Within the five-year period (2018–2023) of bayklif, five interdisciplinary research associations (involving 36 subprojects) and five junior research groups will be financed by the Bavarian State Ministry of Science and the Arts with a total sum of €18 Mio.
- Improving the knowledge of the ecological and social consequences of climate change
- Developing procedures, strategies and models aimed at mitigating climate change
- Assessing and designing approaches and policy instruments for climate protection and adaptation
- AquaKlif – Influence of multiple stressors on watercourses in climate change
- BayTreeNet – Talking Trees
- BAYSICS – Bavarian Citizen Science Information Platform for Climate Research and Science Communication
- BLIZ – Looking into the future: interactions between society, land use, ecosystem services and biodiversity in Bavaria until 2100
- LandKlif – Effects of climate change on biodiversity and ecosystem services in semi-natural, agricultural and urban landscapes and strategies for management of climate change
Junior Research Groups enabling aspiring junior scientists to establish themselves within their research field with their own group:
- ADAPT – Adaptation of Alpine Pollinators in Times of Global Change
- BayForDemo – Strategies for adapting Bavarian forests to climate change based on the simulation of demographic processes
- Cleanvelope – Climate and energy active building envelopes as component of climate oriented urban development
- HyBBEx – Hysteresis Effects in Bavarian Beech Forest Ecosystems through Climate Extremes
- MIntBio – Climate change impacts on biological diversity in Bavaria: multidimensional integration for better biodiversity projections
Based on the findings of the research group, noticeable changes can already be seen in the distribution and abundance of insect life as well as of terrestrial and aquatic plant species in the near future, even under scenarios of climate mitigation policy. The funding provided by the State of Bavaria was crucial in the development of several models, which can be further applied to systems beyond Bavaria and ultimately contributes to the progress of biodiversity research globally.
Juliano Sarmento Cabral first came to Germany in 2005 from Brazil for an intensive German course and subsequent PhD at the University of Potsdam and continued working in Germany as researcher and group leader.
He began as a non-tenure-track junior professor for Ecosystem Modelling at the Center for Computational and Theoretical Biology (CCTB).

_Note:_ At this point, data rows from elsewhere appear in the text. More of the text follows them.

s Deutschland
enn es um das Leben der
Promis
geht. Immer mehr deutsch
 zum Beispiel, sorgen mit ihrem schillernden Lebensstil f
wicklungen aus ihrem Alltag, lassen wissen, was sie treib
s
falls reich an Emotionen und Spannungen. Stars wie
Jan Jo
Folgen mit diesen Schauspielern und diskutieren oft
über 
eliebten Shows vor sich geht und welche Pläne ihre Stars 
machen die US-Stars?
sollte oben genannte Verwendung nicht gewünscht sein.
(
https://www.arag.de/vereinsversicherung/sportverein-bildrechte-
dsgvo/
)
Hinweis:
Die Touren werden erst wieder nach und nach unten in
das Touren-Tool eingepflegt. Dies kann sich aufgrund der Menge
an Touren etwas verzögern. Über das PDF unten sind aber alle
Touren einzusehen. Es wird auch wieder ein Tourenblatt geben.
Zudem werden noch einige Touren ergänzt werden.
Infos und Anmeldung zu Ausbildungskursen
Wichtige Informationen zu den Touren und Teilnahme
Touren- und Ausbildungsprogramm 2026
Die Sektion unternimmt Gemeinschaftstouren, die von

As he puts it, "This newly founded multidisciplinary research and teaching center propelled my research and teaching profile to internationally competitive levels for later career stages." Sarmento Cabral also benefitted from an extensive international network that involved, e.g., field work in Panama, Brazil and Kenya, organizing international summer schools and supervising international PhD students. "It is incredibly satisfying to have already contributed to building human capacity of the next generation of biologists able to tackle the challenges imposed by human activities upon biodiversity. I welcome researchers across the globe who are interested in working in my lab on such challenges!"
Sarmento Cabral encourages all young researchers to jump at the chance to travel, network and meet potential collaborators by attending seminars, conferences and meetings. They should educate themselves regarding work conditions, in particular job security. With an eye to how competitive the academic environment is, he recommends practicing English writing skills, particularly proposals for funding, and learning novel computational tools. Sarmento Cabral advises young researchers to "seek funding, even as a PhD student, and feel free to question professors and postdocs. They are some of your greatest resources!"